Set the Environment Variable:

  • Set the PICO_SDK_PATH environment variable in your shell configuration file (~/.zshrc for Zsh or ~/.bashrc for Bash):
echo 'export PICO_SDK_PATH=~/pico/pico-sdk' >> ~/.zshrc
source ~/.zshrc

Step 2: Create a C++ Project

Create a Project Directory:

mkdir -p ~/pico/my_project
cd ~/pico/my_project

Create a CMakeLists.txt File:

cmake_minimum_required(VERSION 3.13)

# Include the Pico SDK initialization script
include($ENV{PICO_SDK_PATH}/pico_sdk_init.cmake)

project(my_project)

# Initialize the Pico SDK
pico_sdk_init()

# Add your executable and source files
add_executable(my_project
main.cpp
)

# Enable USB stdio and disable UART stdio
pico_enable_stdio_usb(my_project 1)
pico_enable_stdio_uart(my_project 0)

# Link the Pico SDK to your project
target_link_libraries(my_project pico_stdlib)

# Create map/bin/hex/uf2 files
pico_add_extra_outputs(my_project)

Create a main.cpp File:

#include "pico/stdlib.h"
#include <cstdio> // Include the C standard IO functions

int main() {
stdio_init_all(); // Initialize standard IO

while (true) {
printf("Hello, World!\n");
sleep_ms(1000);
}
}

Step 3: Build and Flash the Project

Navigate to the Build Directory and Clean it:

mkdir -p build
cd build
rm -rf *

Run CMake to Generate Build Files:

cmake ..

Build the Project:

make

Flash the Firmware:

  • Unplug the Pico W from your Mac.
  • Hold down the BOOTSEL button.
  • While holding the BOOTSEL button, plug the Pico W back into your Mac. The Pico should appear as a mass storage device (RPI-RP2).
  • Copy the generated .uf2 file to the Pico:
cp my_project.uf2 /Volumes/RPI-RP2/

Now that your UF2 file is on the device, your Pico W should start running it and logging to serial output.

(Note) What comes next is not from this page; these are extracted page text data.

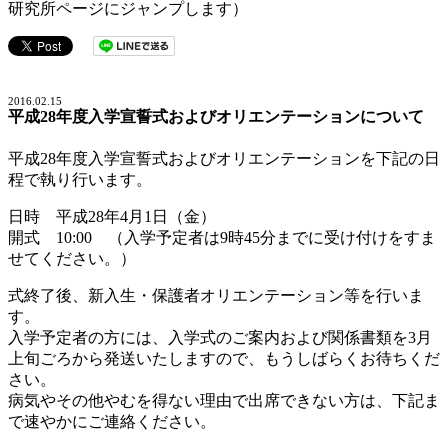
研究所ページにジャンプします）
2016.02.15
平成28年度入学宣誓式およびオリエンテーションについて
平成28年度入学宣誓式およびオリエンテーションを下記の日
程で執り行います。
日時 平成28年4月1日（金）
開式 10:00 （入学予定者は9時45分までに受け付けをすま
せてください。）
式終了後、新入生・保護者オリエンテーション等を行いま
す。
入学予定者の方には、入学式のご案内および関係書類を3月
上旬ごろから発送いたしますので、もうしばらくお待ちくだ
さい。
病気やその他やむを得ない理由で出席できない方は、下記ま
で速やかにご連絡ください。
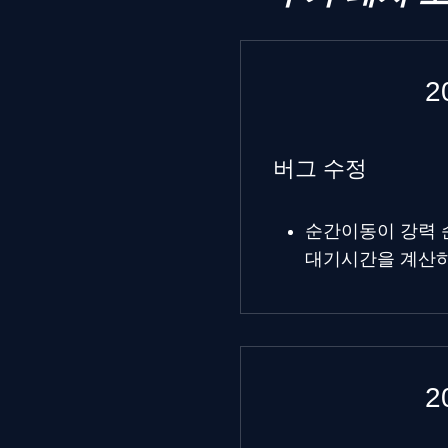
2
버그 수정
순간이동이 강력 
대기시간을 계산하
2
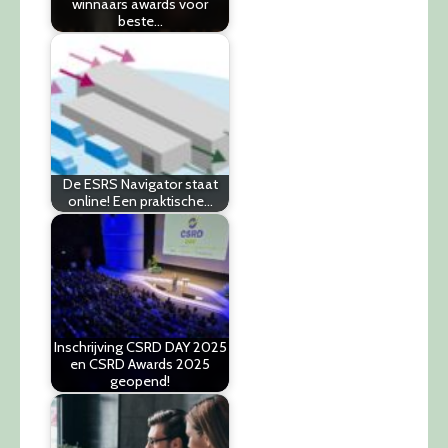
winnaars awards voor
beste…
De ESRS Navigator staat
online! Een praktische…
Inschrijving CSRD DAY 2025
en CSRD Awards 2025
geopend!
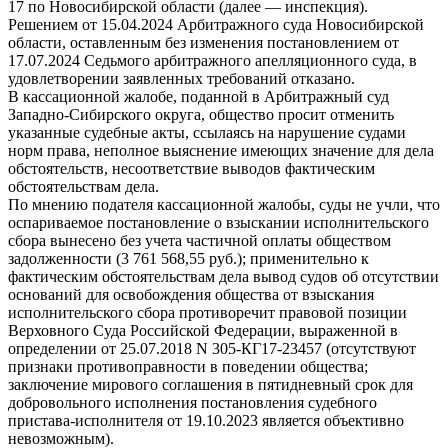
17 по Новосибирской области (далее — инспекция).
Решением от 15.04.2024 Арбитражного суда Новосибирской
области, оставленным без изменения постановлением от
17.07.2024 Седьмого арбитражного апелляционного суда, в
удовлетворении заявленных требований отказано.
В кассационной жалобе, поданной в Арбитражный суд
Западно-Сибирского округа, общество просит отменить
указанные судебные акты, ссылаясь на нарушение судами
норм права, неполное выяснение имеющих значение для дела
обстоятельств, несоответствие выводов фактическим
обстоятельствам дела.
По мнению подателя кассационной жалобы, суды не учли, что
оспариваемое постановление о взыскании исполнительского
сбора вынесено без учета частичной оплаты обществом
задолженности (3 761 568,55 руб.); применительно к
фактическим обстоятельствам дела вывод судов об отсутствии
оснований для освобождения общества от взыскания
исполнительского сбора противоречит правовой позиции
Верховного Суда Российской Федерации, выраженной в
определении от 25.07.2018 N 305-КГ17-23457 (отсутствуют
признаки противоправности в поведении общества;
заключение мирового соглашения в пятидневный срок для
добровольного исполнения постановления судебного
пристава-исполнителя от 19.10.2023 является объективно
невозможным).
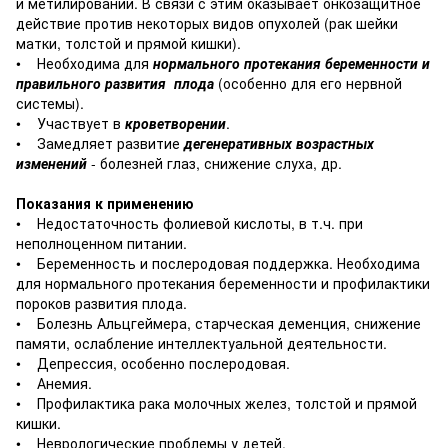
и метилировании. В связи с этим оказывает онкозащитное
действие против некоторых видов опухолей (рак шейки
матки, толстой и прямой кишки).
• Необходима для
нормального протекания беременности и
правильного развития плода
(особенно для его нервной
системы).
• Участвует в
кроветворении
.
• Замедляет развитие
дегенеративных возрастных
изменений
- болезней глаз, снижение слуха, др.
Показания к применению
• Недостаточность фолиевой кислоты, в т.ч. при
неполноценном питании.
• Беременность и послеродовая поддержка. Необходима
для нормального протекания беременности и профилактики
пороков развития плода.
• Болезнь Альцгеймера, старческая деменция, снижение
памяти, ослабление интеллектуальной деятельности.
• Депрессия, особенно послеродовая.
• Анемия.
• Профилактика рака молочных желез, толстой и прямой
кишки.
• Неврологические проблемы у детей.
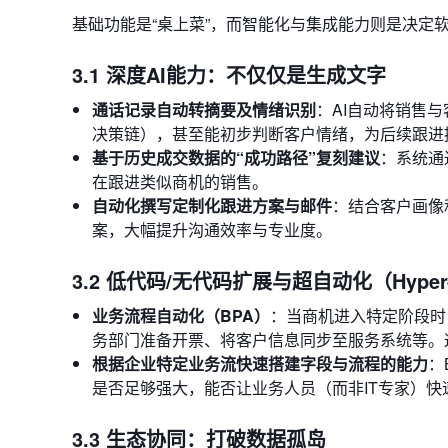
基础功能是“桌上菜”，而智能化与集成能力则是决定软
3.1 深度AI能力：不仅仅是生成文字
通话记录自动转摘要及情绪识别
：AI自动将销售
决策链），甚至能初步判断客户情绪，为后续跟进
基于历史成交数据的“成功路径”复刻建议
：系统通
在跟进类似商机的销售。
自动化撰写定制化跟进方案与邮件
：结合客户画像
案，大幅提升沟通效率与专业度。
3.2 低代码/无代码扩展与超自动化（Hyper-a
业务流程自动化（BPA）
：当商机进入特定阶段时
务部门准备开票、将客户信息同步至服务系统等。
根据企业特定业务流快速搭建字段与流程的能力
：
是否足够强大，能否让业务人员（而非IT专家）
3.3 生态协同：打破数据孤岛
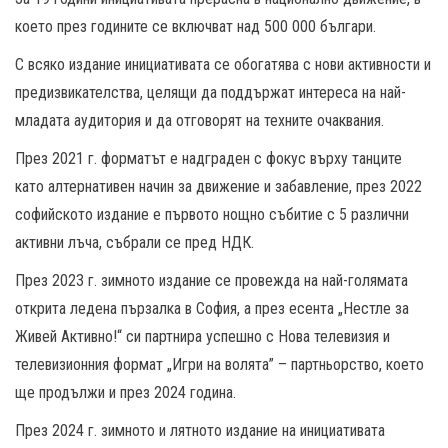
което през годините се включват над 500 000 българи.
С всяко издание инициативата се обогатява с нови активности и
предизвикателства, целящи да поддържат интереса на най-
младата аудитория и да отговорят на техните очаквания.
През 2021 г. форматът е надграден с фокус върху танците
като алтернативен начин за движение и забавление, през 2022
софийското издание е първото нощно събитие с 5 различни
активни лъча, събрали се пред НДК.
През 2023 г. зимното издание се провежда на най-голямата
открита ледена пързалка в София, а през есента „Нестле за
Живей Активно!“ си партнира успешно с Нова телевизия и
телевизионния формат „Игри на волята” – партньорство, което
ще продължи и през 2024 година.
През 2024 г. зимното и лятното издание на инициативата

The next step shows you commands you can utilize to view the output of the program!

Verify Serial Connection

Using screen

Set the TERM Environment Variable:

If you encounter issues with the $TERM too long - sorry. error in screen, set the TERM environment variable to vt100 to ensure compatibility with screen:

export TERM=vt100

Check for Serial Device:

ls /dev/tty.*

Look for a device like /dev/tty.usbmodemXXXX.

Connect Using screen:

screen /dev/tty.usbmodemXXXX 115200

View the Output:

  • If the Pico W is running your program correctly, you should see the “Hello, World!” messages being printed to the terminal every second.

Exit screen:

  • To exit screen, press Ctrl+A followed by K, and then confirm by pressing Y.

Using minicom (Alternative)

Install minicom:

brew install minicom

Run minicom:

minicom -b 115200 -o -D /dev/tty.usbmodemXXXX

Exit minicom:

  • Press Ctrl+A to enter command mode.
  • Then press Z to bring up the help menu.
  • Finally, press X to exit minicom.

Conclusion

Congratulations! You have successfully set up your development environment, created and built a C++ project, and flashed it to your Raspberry Pi Pico W. You also learned how to connect to the Pico W’s serial output using screen and minicom, ensuring you can monitor and interact with your running programs.

With these foundational skills, you’re now ready to explore the full potential of the Raspberry Pi Pico W. Whether you want to build IoT applications, create interactive devices, or experiment with embedded systems, the knowledge gained from this tutorial will serve as a solid starting point.

Continue experimenting and building more complex projects, and don’t hesitate to explore the extensive documentation and resources available for the Raspberry Pi Pico W. Happy coding!